Уже был как-то при встрече разговор на эту тему: дочка напрочь не хотела принимать родину, хотя выучилась здесь – закончила, и неплохо, медицинский. Теперь вот работает в этой… Лапен… Липен… черт, язык сломаешь, в Лаппеенранте врачом общей практики… Встречалась с Райво давно, язык учила… Уехала, быстро получила гражданство, сдала экзамены на "евроврача" – очень, надо сказать, непросто, и в этом смысле Иваныч дочкой гордился… Жаль, конечно, что она не здесь – уж обеспечил бы, так нет, та хотела "сама". Так и объяснила: понимаешь, мол, папа, здесь, в России, честным путем нормальных – даже не очень больших – денег не заработать, чтобы ты там ни говорил, и жизнь – хотя бы с минимальным комфортом – не устроить. Я людей хочу лечить, а не в офисе сидеть, и не "купи-продай" ("купи-продай" – это ее фирменное было словечко), да и задолбало все: хамство всеобщее, нечестность, воровство, продажность… Не из-за меня это все здесь, и бороться с этим я не желаю – лучше уеду…
Вот и уехала.
Нда-а… Не борец… Хотя как сказать?
– Как там мать?
Его бывшую супругу дочь тоже перетянула к себе, правда в соседний городок – Иматру.
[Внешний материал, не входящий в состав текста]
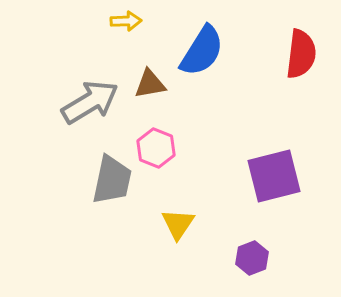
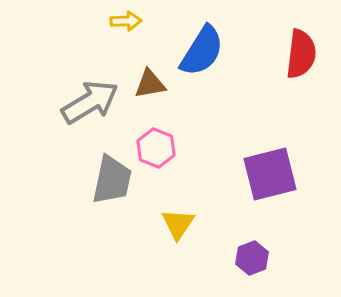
purple square: moved 4 px left, 2 px up
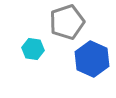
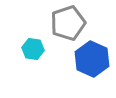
gray pentagon: moved 1 px right, 1 px down
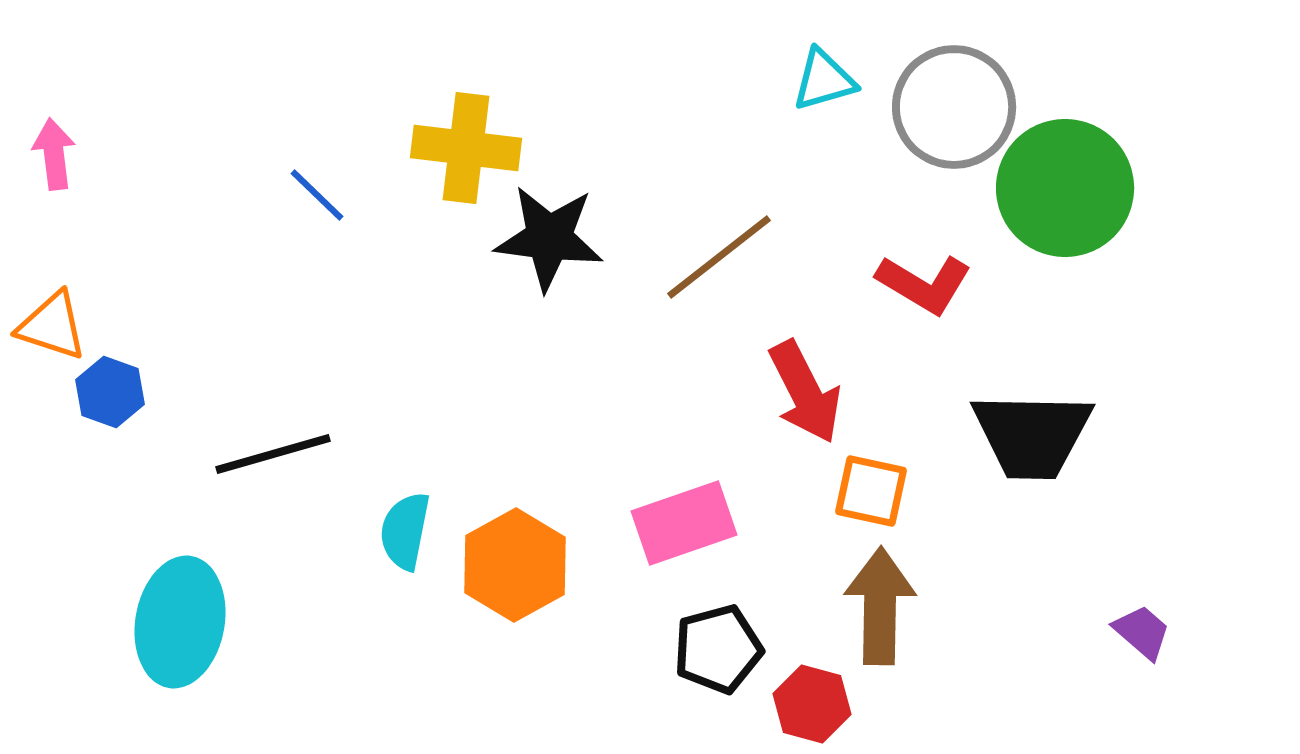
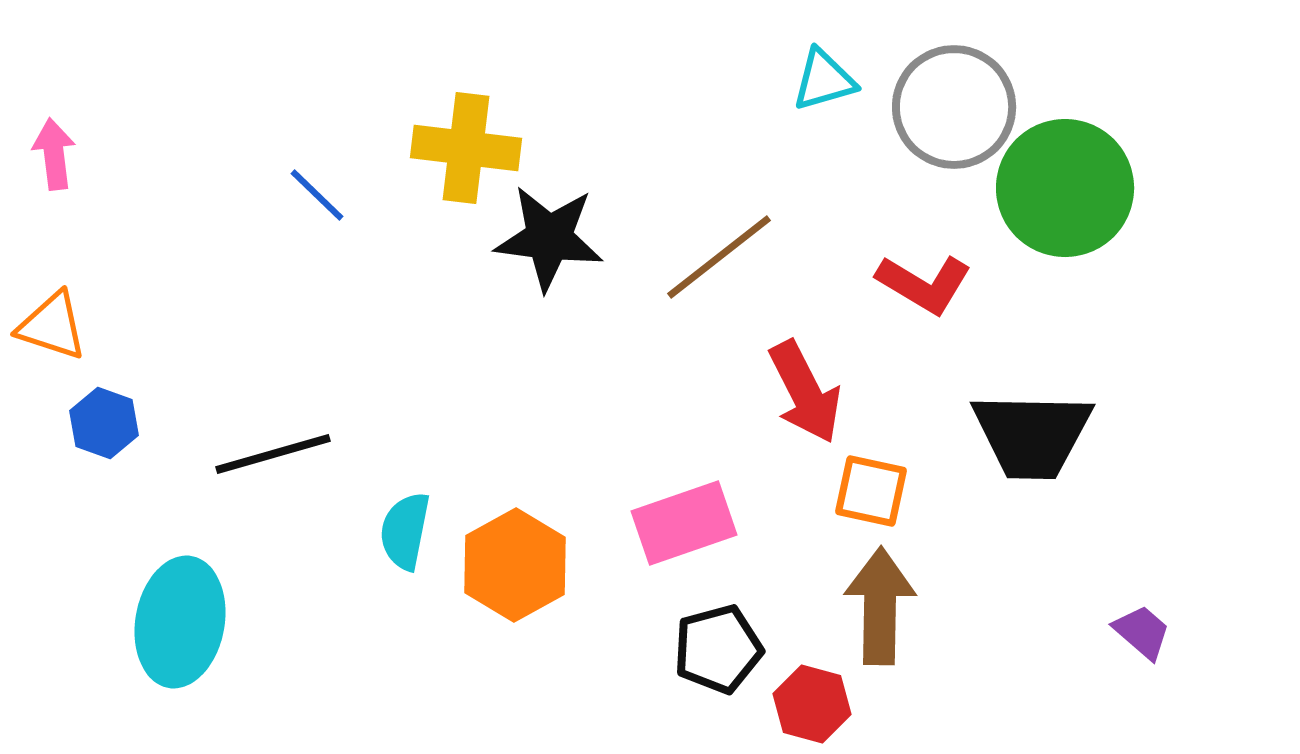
blue hexagon: moved 6 px left, 31 px down
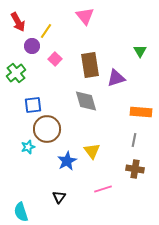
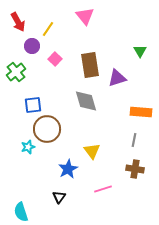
yellow line: moved 2 px right, 2 px up
green cross: moved 1 px up
purple triangle: moved 1 px right
blue star: moved 1 px right, 8 px down
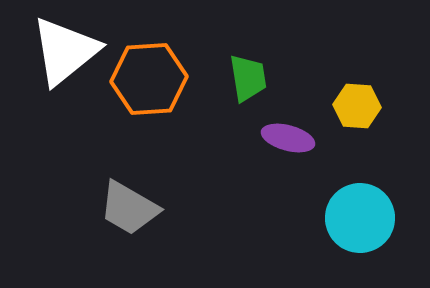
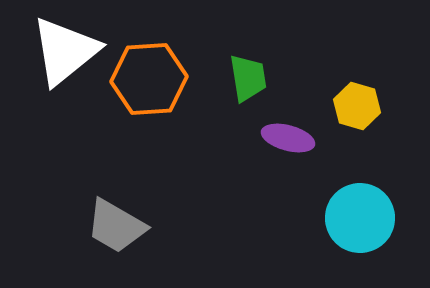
yellow hexagon: rotated 12 degrees clockwise
gray trapezoid: moved 13 px left, 18 px down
– Ничего. Пока не работает, пособие получает, по вашим меркам – отличное, за квартиру большую часть государство платит…
– Ну да, ну да… Полный коммунизм!
Не удержался – съязвил.
– А хотя бы и так! Хотим вот ей домик купить… Хутор…
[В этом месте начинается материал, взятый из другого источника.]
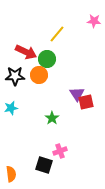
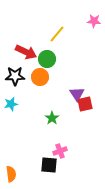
orange circle: moved 1 px right, 2 px down
red square: moved 1 px left, 2 px down
cyan star: moved 4 px up
black square: moved 5 px right; rotated 12 degrees counterclockwise
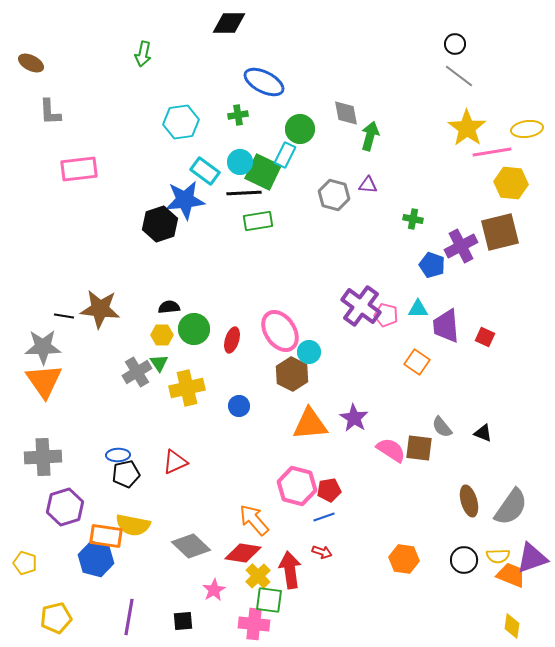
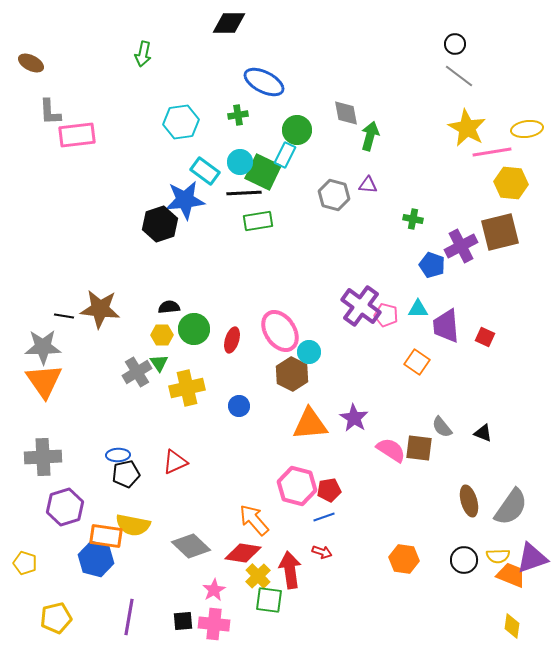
yellow star at (467, 128): rotated 6 degrees counterclockwise
green circle at (300, 129): moved 3 px left, 1 px down
pink rectangle at (79, 169): moved 2 px left, 34 px up
pink cross at (254, 624): moved 40 px left
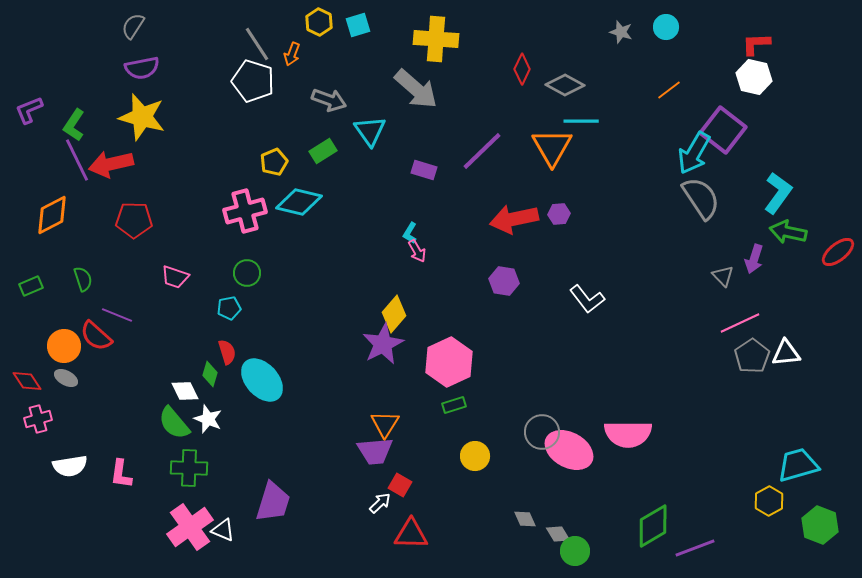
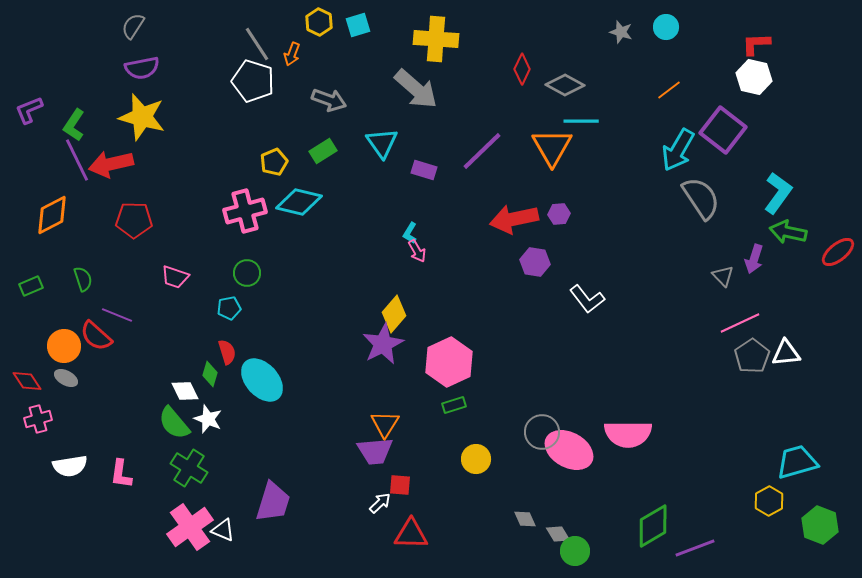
cyan triangle at (370, 131): moved 12 px right, 12 px down
cyan arrow at (694, 153): moved 16 px left, 3 px up
purple hexagon at (504, 281): moved 31 px right, 19 px up
yellow circle at (475, 456): moved 1 px right, 3 px down
cyan trapezoid at (798, 465): moved 1 px left, 3 px up
green cross at (189, 468): rotated 30 degrees clockwise
red square at (400, 485): rotated 25 degrees counterclockwise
Ну да, что ей на хуторе делать-то? Уток пасти?
– Неплохая мысль. А денег-то хватит? Если не хватит, я…
– Слушай, папа, мы ж на эту тему говорили уже. Здесь не Россия – кредит в банке возьмем.
– Хм… Не Россия… – Геннадий Иваныч немножко разозлился, так, самую малость, обидно за страну стало. – А что ты против России имеешь-то? Образование-то ведь она, Россия, тебе дала?
– Ага. Спасибо ей за это… – Дочка хмыкнула в трубку. – А все эти войны? Кавказ. Абхазия… Лучше бы о своих людях подумали, о земле своей – не ухожена, порядка нет, ни дорог нормальных, ни жилья… Бюрократизм кругом жуткий – что, не согласен?
– Согласен. Вот и хочу хоть что-нибудь изменить.
– Ага… Изменишь. Это же система, папа, как бы ты чего ни хотел – зажует и выплюнет. Ладно, не об этом я… Тут наша джаз-банда в Питер собирается, молодежь… С ночевкой поможешь? В гостинице для них дорого, а у тебя кемпинг есть.
– Не вопрос! – Геннадий Иваныч и в самом деле рад был помочь, тем более – джазменам. – Не переживай, разместим в лучшем виде.
– Подарочек тебе с ними передам – виниловый диск. Кари Литманен – слыхал про такого?
– Кто ж не знает Кари Литманена? Фри-джаз… Он сам-то не собирается приезжать? Я б пригласил к себе в клуб… "Мыло" его дашь?
– Узнаю… Как здоровье-то?
– Да пока тьфу-тьфу…
Поговорили…
Едва успел пообедать – снова позвонила Леночка, Ленок, прощебетала что-то – так, ни о чем, лишь бы про нее не забыли.
А потом – сговорились, что ли? – потревожил Ленкин продюсер. Хотя нет, судя по всему – не сговорились.
Леночка очень хотела в певицы. Голоса при этом не имелось никакого, как, впрочем, и слуха, причем "медведь на ухо наступил" – это еще мягко сказано, уж кто-кто, а Геннадий Иваныч – Гленн – это понимал лучше, чем кто бы то ни было. И все же не хотелось обижать девочку, тем более – обещал ведь.